Asphalt shingles are one of the most common roofing materials in use today. Roofs across America, and the world, utilize this type of shingle because it’s the easiest to make, install and tear down when necessary. The cost of these shingles will vary depending on everything from size, shape, color and type. Many companies offer different types of asphalt shingles that function differently or enhance a roof’s capability to withstand damage.
Asphalt shingles are an American-based product, first created and used in 1091. By 1911, it was widely used for roofing through America and North America and by 1939, almost 40 million shingles were being produced a year throughout the US. Asphalt prepared roofing was the technical term when these shingles were first developed in 1893 and were similar to asphalt roll roofing.
In 1901, developers thought to begin cutting asphalt shingles into square sections and overlapping them to create either a single tab or multi-tab shingle allowing for different roofing methods to be used for homes and buildings. The base of asphalt shingles started out as simple cotton rags at first before this method became too expensive in relation to the shingles themselves.

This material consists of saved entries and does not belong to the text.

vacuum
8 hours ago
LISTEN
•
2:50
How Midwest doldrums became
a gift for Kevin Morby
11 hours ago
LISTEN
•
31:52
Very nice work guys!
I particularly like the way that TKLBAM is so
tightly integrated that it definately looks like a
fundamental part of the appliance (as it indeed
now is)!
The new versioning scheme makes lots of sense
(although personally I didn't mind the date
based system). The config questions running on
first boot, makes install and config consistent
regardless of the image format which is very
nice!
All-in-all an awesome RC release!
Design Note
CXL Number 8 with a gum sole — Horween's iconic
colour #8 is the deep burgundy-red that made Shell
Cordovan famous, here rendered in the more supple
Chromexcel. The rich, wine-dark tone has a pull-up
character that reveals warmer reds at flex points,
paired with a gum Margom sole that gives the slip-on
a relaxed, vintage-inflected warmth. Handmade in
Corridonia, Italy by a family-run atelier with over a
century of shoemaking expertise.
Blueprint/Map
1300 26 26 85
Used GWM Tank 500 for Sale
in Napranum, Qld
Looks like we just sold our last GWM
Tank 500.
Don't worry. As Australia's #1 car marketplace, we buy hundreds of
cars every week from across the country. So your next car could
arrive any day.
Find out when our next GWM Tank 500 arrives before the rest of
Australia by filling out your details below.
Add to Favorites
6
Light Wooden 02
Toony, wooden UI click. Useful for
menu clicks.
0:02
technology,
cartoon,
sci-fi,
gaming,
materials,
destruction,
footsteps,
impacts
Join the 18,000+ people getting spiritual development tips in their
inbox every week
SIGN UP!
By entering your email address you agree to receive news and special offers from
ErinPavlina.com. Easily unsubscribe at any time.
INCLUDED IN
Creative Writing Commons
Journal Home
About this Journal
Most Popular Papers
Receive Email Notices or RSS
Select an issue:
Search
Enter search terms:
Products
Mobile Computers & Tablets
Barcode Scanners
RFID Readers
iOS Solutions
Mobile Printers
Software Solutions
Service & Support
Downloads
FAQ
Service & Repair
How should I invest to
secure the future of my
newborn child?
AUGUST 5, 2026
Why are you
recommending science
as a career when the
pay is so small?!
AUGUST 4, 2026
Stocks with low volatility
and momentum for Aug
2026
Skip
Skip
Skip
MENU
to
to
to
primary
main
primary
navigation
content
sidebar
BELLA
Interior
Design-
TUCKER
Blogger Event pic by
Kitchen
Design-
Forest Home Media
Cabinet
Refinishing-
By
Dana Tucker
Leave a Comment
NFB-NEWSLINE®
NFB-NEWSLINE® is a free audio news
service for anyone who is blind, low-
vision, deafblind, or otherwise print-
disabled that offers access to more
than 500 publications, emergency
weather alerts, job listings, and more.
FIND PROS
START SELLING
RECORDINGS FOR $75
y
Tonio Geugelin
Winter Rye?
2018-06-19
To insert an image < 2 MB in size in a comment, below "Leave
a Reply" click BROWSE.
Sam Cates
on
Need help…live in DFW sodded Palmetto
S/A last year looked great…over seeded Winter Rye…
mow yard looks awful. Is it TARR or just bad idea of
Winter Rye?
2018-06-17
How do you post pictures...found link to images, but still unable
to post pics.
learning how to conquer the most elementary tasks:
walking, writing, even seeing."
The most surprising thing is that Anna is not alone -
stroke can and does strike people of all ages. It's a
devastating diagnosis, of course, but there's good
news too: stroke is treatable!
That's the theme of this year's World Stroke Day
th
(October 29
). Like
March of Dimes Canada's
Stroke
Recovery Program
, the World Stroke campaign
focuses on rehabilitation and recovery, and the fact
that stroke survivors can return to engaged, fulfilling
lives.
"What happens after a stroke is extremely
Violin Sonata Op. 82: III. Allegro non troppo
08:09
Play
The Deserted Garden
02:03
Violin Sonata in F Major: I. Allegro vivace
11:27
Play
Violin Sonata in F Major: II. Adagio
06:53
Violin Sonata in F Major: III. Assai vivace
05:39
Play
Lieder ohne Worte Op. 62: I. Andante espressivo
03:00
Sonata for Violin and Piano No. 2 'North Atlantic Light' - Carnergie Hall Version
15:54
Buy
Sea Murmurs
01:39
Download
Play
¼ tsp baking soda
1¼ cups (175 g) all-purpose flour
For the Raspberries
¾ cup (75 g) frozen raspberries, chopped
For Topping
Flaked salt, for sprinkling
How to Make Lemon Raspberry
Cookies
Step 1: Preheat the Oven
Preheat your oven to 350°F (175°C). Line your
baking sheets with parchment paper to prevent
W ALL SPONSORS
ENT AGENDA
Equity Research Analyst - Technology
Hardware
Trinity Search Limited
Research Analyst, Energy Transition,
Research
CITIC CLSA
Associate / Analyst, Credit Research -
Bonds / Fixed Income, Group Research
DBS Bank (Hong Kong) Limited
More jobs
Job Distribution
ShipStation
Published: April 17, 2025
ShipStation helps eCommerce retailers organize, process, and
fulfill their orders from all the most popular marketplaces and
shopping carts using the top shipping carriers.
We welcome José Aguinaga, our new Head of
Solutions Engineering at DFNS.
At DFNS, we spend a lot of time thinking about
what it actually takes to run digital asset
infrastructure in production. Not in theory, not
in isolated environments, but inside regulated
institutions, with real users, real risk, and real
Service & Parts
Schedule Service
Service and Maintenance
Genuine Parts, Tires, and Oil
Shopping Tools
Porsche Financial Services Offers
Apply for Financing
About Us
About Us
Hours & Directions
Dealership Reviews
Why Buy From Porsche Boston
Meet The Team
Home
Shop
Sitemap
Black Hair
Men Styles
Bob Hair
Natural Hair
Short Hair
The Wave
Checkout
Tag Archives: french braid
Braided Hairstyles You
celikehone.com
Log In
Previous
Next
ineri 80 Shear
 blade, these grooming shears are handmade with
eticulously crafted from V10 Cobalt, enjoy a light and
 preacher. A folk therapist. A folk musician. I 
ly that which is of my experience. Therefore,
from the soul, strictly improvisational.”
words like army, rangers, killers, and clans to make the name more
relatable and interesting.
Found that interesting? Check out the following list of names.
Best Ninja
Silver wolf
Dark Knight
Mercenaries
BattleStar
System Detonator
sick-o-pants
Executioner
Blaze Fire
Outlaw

Asphalt shingles today come in different colors, sizes and shapes, allowing them to be used in a wide variety of ways for modern roofs. Whether you’re looking for weather-resistant, hail reducing, drain-off shingles or something in between, asphalt shingles make it possible to protect your home or building from everything from the sunlight to wind to hail to rain and snow. Developments have even made some forms of asphalt shingles completely green.
Without asphalt shingles, roofing today would be radically different from what we know it to be. While there are many roofing methods that don’t use shingles at all, the majority of roofs across the world now use asphalt shingles. The cost of the shingle compared to other methods can’t be beat, reducing the cost of having a roof repaired or replaced when necessary.
If you’re looking to get your roof repaired or replaced, chances are it’ll be with asphalt shingles. Work with your roofer for the best price possible and best fit for your home or building.